De María Pardo. Ganadora de la XIV edición www.excelencialiteraria.com
Me resulta curioso el vínculo que une al ser humano con el mundo rural. Tal vez nuestros pueblos sean más que lo que creemos los habitantes de la ciudad, pues en cuanto nos alejamos de ellos para nosotros son conjuntos de construcciones viejas, inhóspitas, ajenas a nuestro mundo.
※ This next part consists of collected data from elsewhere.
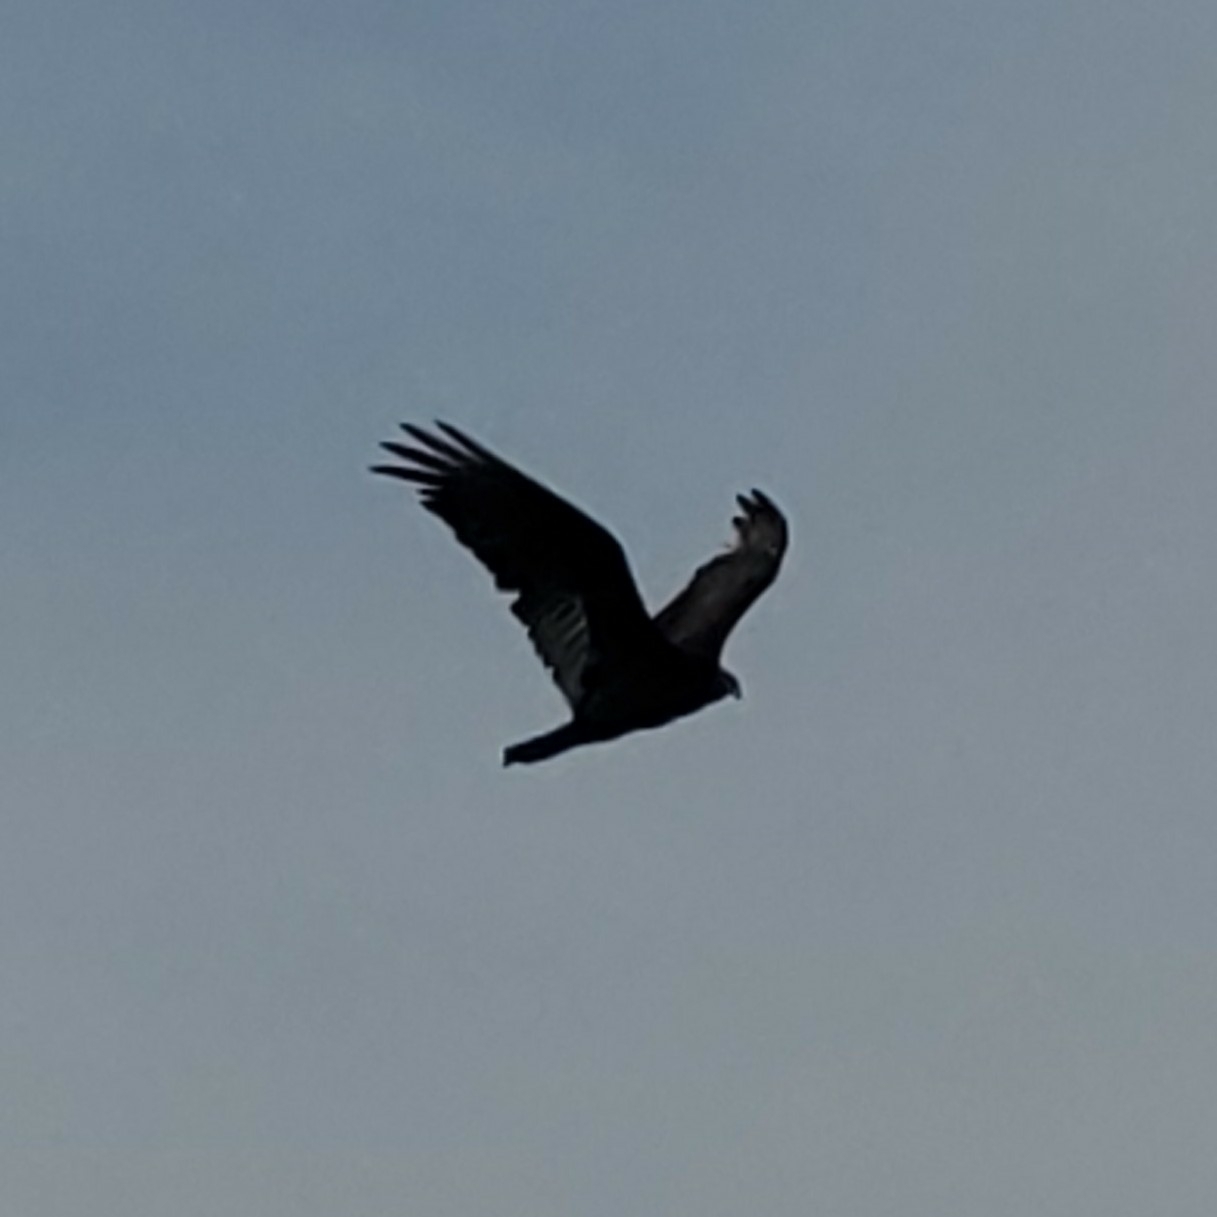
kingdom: Animalia
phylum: Chordata
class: Aves
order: Accipitriformes
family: Cathartidae
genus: Cathartes
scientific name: Cathartes aura
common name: Turkey vulture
Desde mi posición urbanita, me siento confundida ante el apego con el que muchos hablan de “su” pueblo. Después de escuchar tantas veces a mi padre y a mis tíos describir Gallipienzo (Navarra) -donde veraneaban en la infancia-, he comprendido que lo más bello de estos parajes es, sin embargo, invisible a la vista.
Cierro los ojos para trasladarme allí y huelo a lluvia y a tierra mojada. En la boca siento el sabor de las tostadas de la abuela, de los caracoles con tomate y de las meriendas bajo la Piedra del huevo. A los oídos me llega el murmullo del viento y el tímido cantar del abejaruco, el jolgorio del río y las conversaciones verpertinas alrededor de una partida de cartas en el castillo. Gallipienzo es la Antonia, el señor de Piedra, Tomás y Petri; es acompañar de caza, a perdices, con los mayores y recoger moras con los pequeños.
Detrás de su carácter trasnochado y amable, los pueblos esconden las piezas del puzzle de nuestra memoria. En vez de quejarme de su suelo pedregoso, cuando vuelva a Gallipienzo me dejaré llevar por su aroma a nostalgia.